Что же тогда есть спортивная «мана», если не сама «объективная мера победы»? Однозначно, ни «броня-инвентарь» (если он не «шуллерский») не определяет победу, ни «здоровье-потенциальное участие» (в Спорт» никогда не поставят «неравных» в своих правилах соперников), ни «выносливость-необходимые физические характеристики» (в ином случае это не спорт, но испытание прямо уподобленное религиозной античности), но только сама «мана» определяет спортивную победу, - не надобъективная божественная Справедливость, но объективная мера.
Неправильно будет предполагать, что до идеи Спорта люди не играли в природные игры на счёт; история найдёт немало примеров игр начиная с китайского «цуцзюйа» или античного «эпискироса» чтобы поставить их перед исследователем «спортивных игр» и заверить в преемственности воинских упражнений в формировании спортивной физической культуры, - да, только по отношению к спортивной физической культуре физические упражнения воинов и могли зародить объективную меру победы в этих играх. Но как было высказано ранее, идея Спорта не сопоставляется с физической культурой, но лишь с, если позволительно, культом «маны» как объективной меры победы, - и чем более объективно можно измерить эту меру, тем более она абсолютна. То лишь что можно к этому добавить: сколь давно боевые искусства вместо абсолютной победы стали назначать «объективные очки» в сравнении с тем, как давно эти боевые искусства существуют?
И так, спортивная «мана» есть та объективная мера что определяет победу. Строго по той причине что можно установить что именно приводит спортсмена к победе, «мана» есть вечная тема для исследования в спортивных дисциплинах как отдельно друг от друга, так и под условно-общими категориями её гармонии и духа. Строго же поэтому любая игра в чьей основе лежит идея победы и участия, нежели идея обретения счастья, истины, справедливости, - есть игра спортивная. Если в основе такой спортивной игры уже заранее заложено что есть её «мана», то есть объективная мера что определяет её победу, такую игру можно именовать «оккультной» (особенно если она изначально «разрабатывается» пользуясь имеющимися данными о «мане»). В такой «оккультной» игре, соответственно, предоставляется возможность «победить», и поэтому самореализоваться по отношению не к дисциплине вообще, но только по отношению к части того её объективного спектра, куда попадает «мана» каждого отдельного спортсмена: никогда никому спорт не даст «объективно-неподходящего» соперника, ведь всегда существуют разграничения по возрасту, полу, разряду, «уровню», «статусу» и т.п. «Очками» такой маны являются собственно сами «очки», объективный счёт, или счёт по правилам, что в Спорте редактируются в зависимости от результатов исследований посвященных «мане» игры.
[1] Ж. Бодрийяр – «Общество потребления. Его мифы и структуры».
[2] В. Одоевский «Парадоксы. Теория изящных искусств», - Московский вестник. 1827. Ч. 2. № 6.
[3] Ф. Ницше: «Так говорил Заратустра. Часть первая. Предисловие Заратустры. О трёх превращениях»
[4] Ю. Эвола: «Восстание против современного мира», стр. 196
[5]Ф.Г. Юнгер: «Игры и ключ к их значению. Глава «Спорт».
________________________
• _ЧТО ТРЕБУЕТСЯ_:
Как в отрывке о спортивной «мане» называется игра, в основе которой заранее заложено, что есть её «мана»?
________________________
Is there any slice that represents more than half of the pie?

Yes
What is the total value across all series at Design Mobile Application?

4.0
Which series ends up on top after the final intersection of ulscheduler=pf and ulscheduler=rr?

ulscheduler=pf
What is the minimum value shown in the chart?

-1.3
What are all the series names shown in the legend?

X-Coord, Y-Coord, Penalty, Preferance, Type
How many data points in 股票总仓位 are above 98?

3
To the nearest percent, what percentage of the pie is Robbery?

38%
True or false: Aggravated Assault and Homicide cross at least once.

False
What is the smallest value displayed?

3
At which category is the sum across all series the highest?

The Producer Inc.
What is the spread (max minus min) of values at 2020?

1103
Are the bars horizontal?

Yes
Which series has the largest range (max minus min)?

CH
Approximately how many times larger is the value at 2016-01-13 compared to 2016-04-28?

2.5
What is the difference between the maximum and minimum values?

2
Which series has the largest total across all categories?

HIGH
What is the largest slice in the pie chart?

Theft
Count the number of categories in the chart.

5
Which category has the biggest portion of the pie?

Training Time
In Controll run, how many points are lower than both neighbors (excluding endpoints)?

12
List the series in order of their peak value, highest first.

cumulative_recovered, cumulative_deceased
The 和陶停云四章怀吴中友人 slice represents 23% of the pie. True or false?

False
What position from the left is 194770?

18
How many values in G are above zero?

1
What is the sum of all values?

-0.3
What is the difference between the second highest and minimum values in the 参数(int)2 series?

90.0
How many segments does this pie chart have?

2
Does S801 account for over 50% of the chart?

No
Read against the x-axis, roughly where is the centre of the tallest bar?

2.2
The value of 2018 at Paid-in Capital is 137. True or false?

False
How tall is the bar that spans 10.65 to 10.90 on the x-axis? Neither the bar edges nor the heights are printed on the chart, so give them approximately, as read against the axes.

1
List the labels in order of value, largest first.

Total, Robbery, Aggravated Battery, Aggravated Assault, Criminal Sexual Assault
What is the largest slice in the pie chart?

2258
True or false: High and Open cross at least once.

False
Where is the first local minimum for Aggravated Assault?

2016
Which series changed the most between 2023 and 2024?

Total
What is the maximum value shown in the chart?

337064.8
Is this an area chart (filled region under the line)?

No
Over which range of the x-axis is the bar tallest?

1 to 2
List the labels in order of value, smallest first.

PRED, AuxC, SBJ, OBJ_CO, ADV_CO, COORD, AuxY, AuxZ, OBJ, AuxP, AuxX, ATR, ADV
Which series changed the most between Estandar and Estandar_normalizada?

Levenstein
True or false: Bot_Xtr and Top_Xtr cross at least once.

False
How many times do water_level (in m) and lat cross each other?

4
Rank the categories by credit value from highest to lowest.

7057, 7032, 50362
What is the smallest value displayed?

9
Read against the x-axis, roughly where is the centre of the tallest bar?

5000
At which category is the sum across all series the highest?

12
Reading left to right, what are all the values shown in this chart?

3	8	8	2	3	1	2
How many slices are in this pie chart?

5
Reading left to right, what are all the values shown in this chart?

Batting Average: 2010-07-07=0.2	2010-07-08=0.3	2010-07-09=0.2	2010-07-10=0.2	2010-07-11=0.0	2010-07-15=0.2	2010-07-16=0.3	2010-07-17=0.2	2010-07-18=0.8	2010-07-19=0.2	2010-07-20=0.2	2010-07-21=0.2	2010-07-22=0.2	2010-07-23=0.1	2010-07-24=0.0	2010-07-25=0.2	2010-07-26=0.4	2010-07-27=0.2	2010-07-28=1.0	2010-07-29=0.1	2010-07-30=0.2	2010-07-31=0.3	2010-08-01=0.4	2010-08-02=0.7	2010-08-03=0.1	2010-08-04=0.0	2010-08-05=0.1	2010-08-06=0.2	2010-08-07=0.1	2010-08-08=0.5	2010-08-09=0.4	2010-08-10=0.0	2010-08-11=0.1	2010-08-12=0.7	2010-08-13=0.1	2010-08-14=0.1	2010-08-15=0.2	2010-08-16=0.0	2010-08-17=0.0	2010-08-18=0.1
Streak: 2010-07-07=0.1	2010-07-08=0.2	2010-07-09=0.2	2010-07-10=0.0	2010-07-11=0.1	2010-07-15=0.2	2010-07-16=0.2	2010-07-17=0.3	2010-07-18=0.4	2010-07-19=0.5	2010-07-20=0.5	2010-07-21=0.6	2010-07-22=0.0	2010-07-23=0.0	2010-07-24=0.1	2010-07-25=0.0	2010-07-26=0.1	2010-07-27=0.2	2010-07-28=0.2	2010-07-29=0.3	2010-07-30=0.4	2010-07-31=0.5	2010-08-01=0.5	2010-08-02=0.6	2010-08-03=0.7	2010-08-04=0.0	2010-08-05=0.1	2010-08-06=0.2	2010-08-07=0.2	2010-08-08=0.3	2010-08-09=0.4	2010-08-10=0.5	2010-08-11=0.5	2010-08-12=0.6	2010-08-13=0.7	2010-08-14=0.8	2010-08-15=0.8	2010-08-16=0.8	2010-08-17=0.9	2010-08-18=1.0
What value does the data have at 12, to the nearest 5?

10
________________________
• _РЕШЕНИЕ ЗАДАЧИ_:
Такую игру можно именовать «оккультной».